Section 5 Compétences et extension du champ d'application
Art. 20 Compétences
Les départements, la Chancellerie fédérale, le Conseil des EPF, l'administration fédérale des douanes et les tribunaux fédéraux élaborent dans chaque cas de restructuration, les mesures d'application de la présente ordonnance.

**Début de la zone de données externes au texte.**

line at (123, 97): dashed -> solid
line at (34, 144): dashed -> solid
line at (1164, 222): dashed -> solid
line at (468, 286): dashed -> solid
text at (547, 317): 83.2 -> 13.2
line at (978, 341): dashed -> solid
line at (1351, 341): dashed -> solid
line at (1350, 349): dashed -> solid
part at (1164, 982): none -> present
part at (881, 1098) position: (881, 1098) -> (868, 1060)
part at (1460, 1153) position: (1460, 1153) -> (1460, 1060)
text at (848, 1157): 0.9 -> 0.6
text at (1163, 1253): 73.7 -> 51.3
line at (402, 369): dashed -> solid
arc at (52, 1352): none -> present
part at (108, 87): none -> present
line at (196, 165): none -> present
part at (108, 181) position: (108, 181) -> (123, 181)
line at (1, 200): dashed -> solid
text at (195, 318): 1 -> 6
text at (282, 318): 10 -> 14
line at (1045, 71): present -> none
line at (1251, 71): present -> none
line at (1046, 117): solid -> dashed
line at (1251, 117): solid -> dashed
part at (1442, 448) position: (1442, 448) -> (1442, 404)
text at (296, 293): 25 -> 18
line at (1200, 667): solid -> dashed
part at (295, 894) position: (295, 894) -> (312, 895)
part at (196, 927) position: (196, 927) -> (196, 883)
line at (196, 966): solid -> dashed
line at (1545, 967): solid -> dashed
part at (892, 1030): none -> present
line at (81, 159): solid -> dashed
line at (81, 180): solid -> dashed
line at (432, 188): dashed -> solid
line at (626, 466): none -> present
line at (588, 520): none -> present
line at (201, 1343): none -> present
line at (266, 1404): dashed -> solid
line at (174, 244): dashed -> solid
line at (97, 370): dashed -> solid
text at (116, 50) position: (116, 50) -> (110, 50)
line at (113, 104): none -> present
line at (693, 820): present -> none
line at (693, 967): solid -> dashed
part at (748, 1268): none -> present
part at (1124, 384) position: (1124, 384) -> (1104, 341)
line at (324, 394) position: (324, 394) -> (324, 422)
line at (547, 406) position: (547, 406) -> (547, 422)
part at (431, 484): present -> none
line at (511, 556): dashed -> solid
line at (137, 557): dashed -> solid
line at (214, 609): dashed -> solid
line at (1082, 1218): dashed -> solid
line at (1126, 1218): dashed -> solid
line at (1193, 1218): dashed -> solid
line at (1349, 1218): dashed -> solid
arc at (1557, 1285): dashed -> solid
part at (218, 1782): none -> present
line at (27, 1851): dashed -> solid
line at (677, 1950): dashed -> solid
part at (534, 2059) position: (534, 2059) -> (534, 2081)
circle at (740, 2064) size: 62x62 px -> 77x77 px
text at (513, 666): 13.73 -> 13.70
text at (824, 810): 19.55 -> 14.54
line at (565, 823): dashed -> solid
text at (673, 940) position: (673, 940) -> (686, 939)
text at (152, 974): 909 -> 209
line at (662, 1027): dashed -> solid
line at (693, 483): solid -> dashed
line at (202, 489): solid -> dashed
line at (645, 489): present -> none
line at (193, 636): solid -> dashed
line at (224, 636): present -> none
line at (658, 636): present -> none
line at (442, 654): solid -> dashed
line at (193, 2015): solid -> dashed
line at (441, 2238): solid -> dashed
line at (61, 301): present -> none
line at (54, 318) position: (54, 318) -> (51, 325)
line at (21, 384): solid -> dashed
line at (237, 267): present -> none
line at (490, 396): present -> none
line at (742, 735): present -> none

Ce faisant, ils tiennent compte des circonstances.
Lorsqu'une restructuration nécessite l'élaboration d'un plan social, celui-ci est négocié, en présence de l'Office fédéral du personnel, avec les associations du personnel; l'Office fédéral du personnel le soumet ensuite au Département fédéral des finances (DFF) pour approbation.
En cas d'absence de plan social, les mesures prévues aux articles10, 5e alinéa,11, 2e alinéa, 15,17, 4e alinéa et 19 ne peuvent être appliquées qu'après entente avec le DFF.18
Art. 21 Extension du champ d'application
La présente ordonnance peut, avec l'accord du DFF, être appliquée, en tout ou en partie, à d'autres mesures organisationnelles.
En accord avec le DFF, certaines mesures prévues par la présente ordonnance peuvent être appliquées au personnel non permanent.
Section 6 Financement des mesures
Art. 22
Les répercussions financières des mesures prévues pour la Confédération et la Caisse fédérale de pensions doivent être présentées dans chaque cas à l'organe compétent pour décider.
A moins que le statut des fonctionnaires et ses dispositions d'exécution n'en disposent autrement, les mesures prises en application de la présente ordonnance sont portées au budget de l'unité administrative qui est touchée par la restructuration.
Section 7 Dispositions finales
Art. 23 Exécution
Le DFF règle les modalités d'application.
Art. 24 Dispositions transitoires
...19
Les mesures allant au-delà de la présente ordonnance qui ont été décidées avant son entrée en vigueur ne sont pas touchées par la présente ordonnance; elles restent en vigueur.
Art. 25 Entrée en vigueur
La présente ordonnance entre en vigueur le 1er janvier 1996.
Abrogé par le ch. I de l’O du 1er juillet 1998 (RO 1998 1866).